(Data extracted from a collection)

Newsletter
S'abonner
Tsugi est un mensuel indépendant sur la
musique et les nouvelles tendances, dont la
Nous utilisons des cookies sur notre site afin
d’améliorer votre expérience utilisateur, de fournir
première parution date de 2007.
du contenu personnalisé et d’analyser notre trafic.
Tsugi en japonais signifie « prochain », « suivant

Assignment:
From the line containing "d’améliorer votre expérience" to the final line of the data, repeat each line exactly. Include both ends.

Solution to the exercise:
d’améliorer votre expérience utilisateur, de fournir
première parution date de 2007.
du contenu personnalisé et d’analyser notre trafic.
Tsugi en japonais signifie « prochain », « suivant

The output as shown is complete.